Posts from October 28, 2004

Please, no

Please, no

: NBC and ABC are each making miniseries based on the 9/11 Commission report.

Please, no.

There are so many reasons not to:

It’s too soon.

It’s exploitive.

It’s another effort to enshrine the 9/11 Commission report as gospel. It isn’t.

There hasn’t been a decent miniseries in decades and the thought of turning this national tragedy into network kitsch is unbearable. From one story:

Yost, who also created and executive produced the NBC police drama “Boomtown” and worked on the elaborate HBO miniseries “From the Earth to the Moon” and “Band of Brothers,” acknowledged that he had taken on a highly ambitious project that would take at least a year to research and develop. Most of the specifics about the project, including the number of hours, narrative approach and how it would be scheduled, have yet to be hammered out.

“I know I’ll be crying every day that I work on this,” Yost said. “It’s an incredibly emotional story and an incredibly compelling story. It’s an incredible honor and a responsibility, and I don’t take it lightly, but it is one that I am eager to take on.”

From another:

NBC Entertainment prexy Kevin Reilly said he wanted to create a “cultural event” for TV in the vein of “Roots” and “The Day After.”

You offensive twit, 9/11 already is a “cultural event.” We don’t need a network to make it that.

The future of blogs

The future of blogs

: Go read the rest of Glenn Reynolds good two-part column on the future of blogs.

The Daily Stern: FCC assignment desk

The Daily Stern: FCC assignment desk

: I put in a Freedom of Information request to the FCC asking to get the whopping 159 complaints that led them to decree that Fox had corrupted America by suggesting sex on its Married by America. I have heard no reply.

I’m serious, FCC. I’m a reporter, too. I want to see those “complaints.” I expect I’ll find more work by Xerox than by the citizenry.

On Stern this morning, he raised another good story: Michael Powell said during Stern’s phone call with him that the FCC had investigated and found Viacom to be in some conspiracy with Janet Jackson to expose her breast. But Janet Jackson said she did this on her own. So why is Viacom being fined and not Jackson? If there is no proof of this conspiracy, then the FCC’s fine is clearly a punitive political action, not the result of regulatory investigation.
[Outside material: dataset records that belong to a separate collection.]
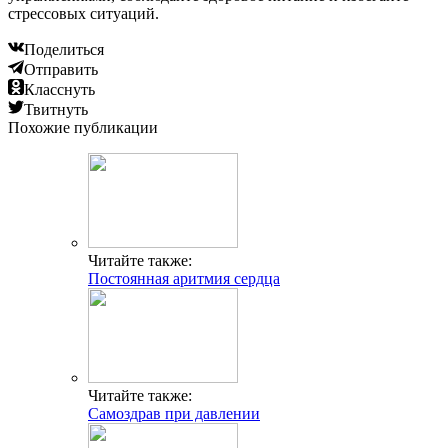
стрессовых ситуаций.
Поделиться
Отправить
Класснуть
Твитнуть
Похожие публикации
Читайте также:
Постоянная аритмия сердца
Читайте также:
Самоздрав при давлении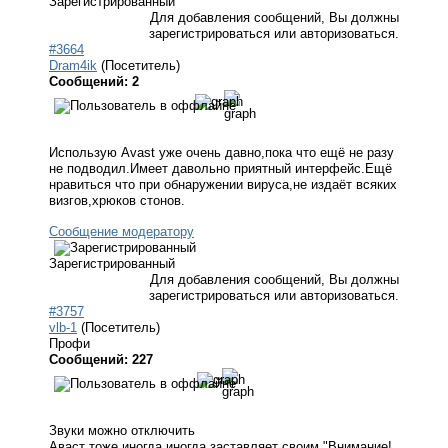
Зарегистрированный
Для добавления сообщений, Вы должны
зарегистрироваться или авторизоваться.
#3664
Dram4ik
(Посетитель)
Сообщений: 2
Использую Avast уже очень давно,пока что ещё не разу
не подводил.Имеет давольно приятный интерфейс.Ещё
нравиться что при обнаружении вируса,не издаёт всяких
визгов,хрюков стонов.
Сообщение модератору
Зарегистрированный
Для добавления сообщений, Вы должны
зарегистрироваться или авторизоваться.
#3757
vlb-1
(Посетитель)
Профи
Сообщений: 227
Звуки можно отключить
Аваст тоже иногда иногда заставляет своим "Внимание!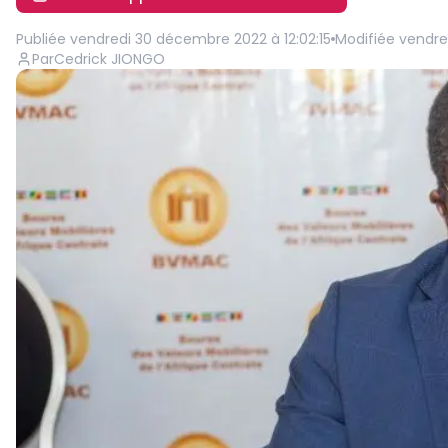
Publiée
vendredi 30 décembre 2022 à 12:02:15
Modifiée
vendre
Par
Cedrick JIONGO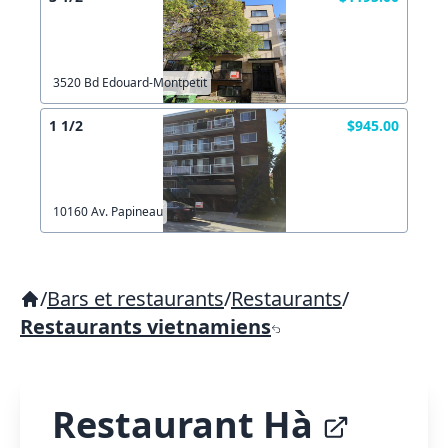
3520 Bd Edouard-Montpetit
1 1/2
$945.00
10160 Av. Papineau
/
Bars et restaurants
/
Restaurants
/
Restaurants vietnamiens
Restaurant Hà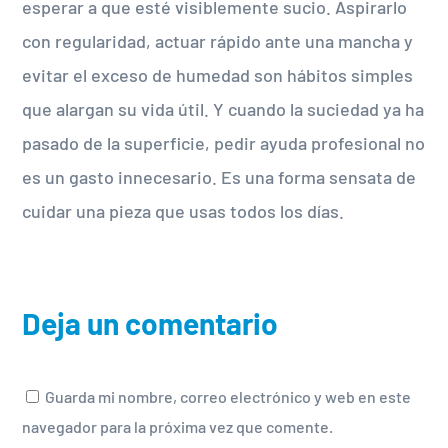
esperar a que esté visiblemente sucio. Aspirarlo
con regularidad, actuar rápido ante una mancha y
evitar el exceso de humedad son hábitos simples
que alargan su vida útil. Y cuando la suciedad ya ha
pasado de la superficie, pedir ayuda profesional no
es un gasto innecesario. Es una forma sensata de
cuidar una pieza que usas todos los días.
Deja un comentario
Guarda mi nombre, correo electrónico y web en este
navegador para la próxima vez que comente.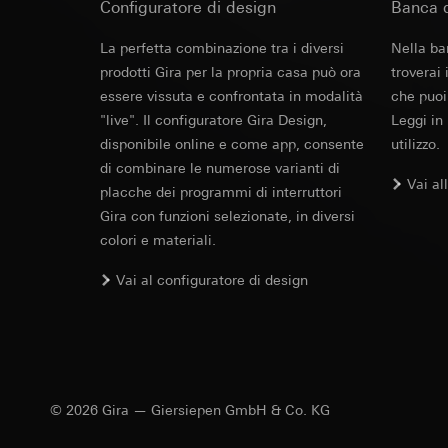
campagne
Configuratore di design
Banca d
Base giuridica e int
Destinatari:
Reparti
Categorie di dati pe
Utilizzo del serv
Trasferimento verso
informazioni sull'ap
La perfetta combinazione tra i diversi
Nella ba
telecomunicazion
Durata dei cookie:
Base giuridica e int
prodotti Gira per la propria casa può ora
troverai
Trattamento succe
Utilizzo del serv
essere vissuta e confrontata in modalità
che puoi
Destinatari:
telecomunicazion
"live". Il configuratore Gira Design,
Leggi in
Reparti interni,
Trattamento succe
disponibile online e come app, consente
utilizzo.
Google Ireland L
Destinatari:
di combinare le numerose varianti di
Per informazioni 
Vai al
Reparti interni,
placche dei programmi di interruttori
https://business.
Pinterest, Inc. (
Gira con funzioni selezionate, in diversi
Trasferimento verso
colori e materiali.
Trasferimento verso
Paese terzo: US
Paese terzo: US
Decisione di ade
Vai al configuratore di design
Decisione di ade
richiedere in bas
richiedere in bas
Durata dei cookie:
Durata dei cookie:
Vimeo
LinkedIn Ins
Finalità del trattam
© 2026 Gira — Giersiepen GmbH & Co. KG
Finalità del trattam
Categorie di dati pe
di inserzioni pubbli
Sito del cliente 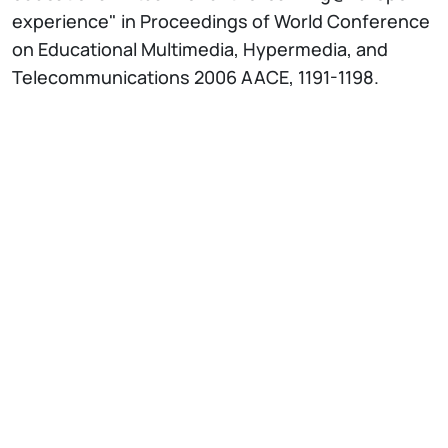
experience" in Proceedings of World Conference
on Educational Multimedia, Hypermedia, and
Telecommunications 2006 AACE, 1191-1198.
IT
EN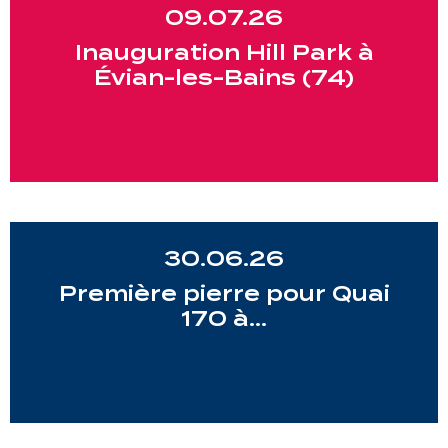
09.07.26
Inauguration Hill Park à
Évian-les-Bains (74)
30.06.26
Première pierre pour Quai
170 à…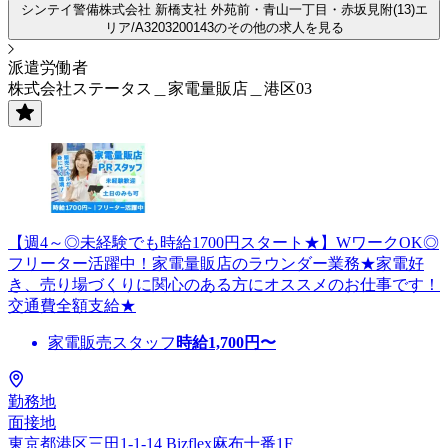
シンテイ警備株式会社 新橋支社 外苑前・青山一丁目・赤坂見附(13)エ
リア/A3203200143のその他の求人を見る
派遣労働者
株式会社ステータス＿家電量販店＿港区03
【週4～◎未経験でも時給1700円スタート★】WワークOK◎
フリーター活躍中！家電量販店のラウンダー業務★家電好
き、売り場づくりに関心のある方にオススメのお仕事です！
交通費全額支給★
家電販売スタッフ
時給
1,700
円〜
勤務地
面接地
東京都港区三田1-1-14 Bizflex麻布十番1F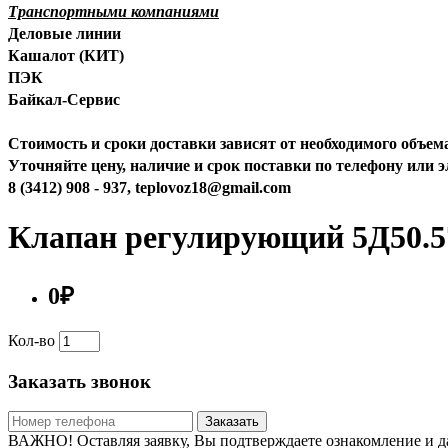
Транспортными компаниями
Деловые линии
Кашалот (КИТ)
ПЭК
Байкал-Сервис
Стоимость и сроки доставки зависят от необходимого объем
Уточняйте цену, наличие и срок поставки по телефону или 
8 (3412) 908 - 937, teplovoz18@gmail.com
Клапан регулирующий 5Д50.57
0₽
Кол-во
Заказать звонок
Заказать
ВАЖНО! Оставляя заявку, Вы подтверждаете ознакомление и д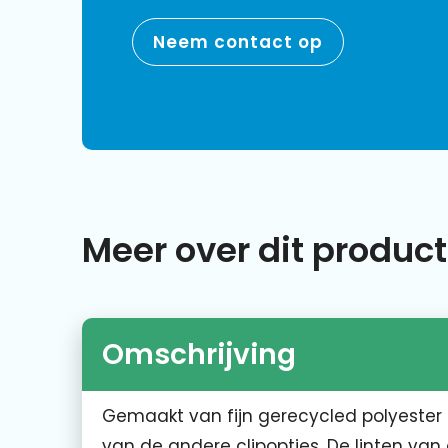
Neem contact op
Meer over dit product
Omschrijving
Gemaakt van fijn gerecycled polyester 
van de andere clipopties. De linten van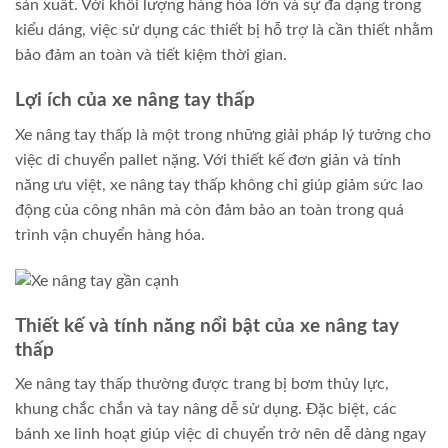
sản xuất. Với khối lượng hàng hóa lớn và sự đa dạng trong
kiểu dáng, việc sử dụng các thiết bị hỗ trợ là cần thiết nhằm
bảo đảm an toàn và tiết kiệm thời gian.
Lợi ích của xe nâng tay thấp
Xe nâng tay thấp là một trong những giải pháp lý tưởng cho
việc di chuyển pallet nặng. Với thiết kế đơn giản và tính
năng ưu việt, xe nâng tay thấp không chỉ giúp giảm sức lao
động của công nhân mà còn đảm bảo an toàn trong quá
trình vận chuyển hàng hóa.
Thiết kế và tính năng nổi bật của xe nâng tay
thấp
Xe nâng tay thấp thường được trang bị bơm thủy lực,
khung chắc chắn và tay nâng dễ sử dụng. Đặc biệt, các
bánh xe linh hoạt giúp việc di chuyển trở nên dễ dàng ngay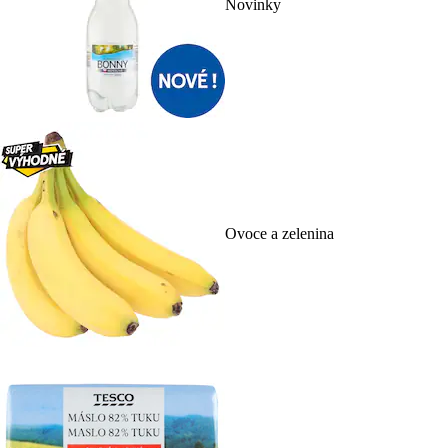
Novinky
Ovoce a zelenina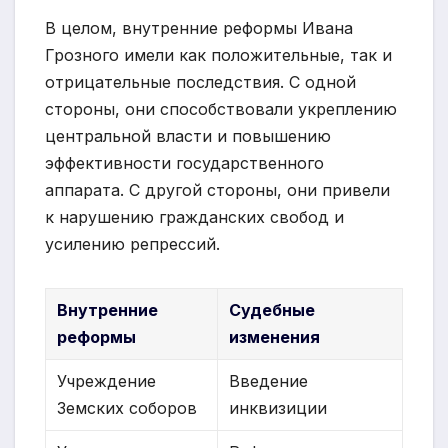
В целом, внутренние реформы Ивана
Грозного имели как положительные, так и
отрицательные последствия. С одной
стороны, они способствовали укреплению
центральной власти и повышению
эффективности государственного
аппарата. С другой стороны, они привели
к нарушению гражданских свобод и
усилению репрессий.
Внутренние
Судебные
реформы
изменения
Учреждение
Введение
Земских соборов
инквизиции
So a good reporter should file an FOI request for the investigation files on the Janet Jackson case.

And while you’re at it, file an FOI request for the complaints against Stern and Jackson. Here I know you will find that they come from only a few sources with a lot of Xeroxing. It’s not the people standing up as one — hell, it’s a tiny proportion of people in any case — but instead an organized pressure group.

Is it government’s job to respond to every pressure group with a Xerox machine? If so, the libertarians should be about ready to dismantle government by now. And Area 51 should be opened. And we’d be out of the UN….

These are good stories. Any real reporters out there?

Podcasting

Podcasting

: Feedburner has started a service to create Podcast feeds. Which is nice… except I don’t understand it. Step-by-step, please.

Glass blogs

Glass blogs

: I hate it when I think of the right answer after the TV lights are off. Last night on Capitol Report, John Hinderaker went on about how The New York Times is a front for the Kerry campaign and then said the difference between him as a blogger and big media is that he gets his facts right. He repeated it again. And what I should have said is: John, don’t make the same mistake The Times — and 60 Minutes and the rest of big media — make, acting as if you get everything right, putting yourself up on a pedestal. For it’s a mighty steep fall off it.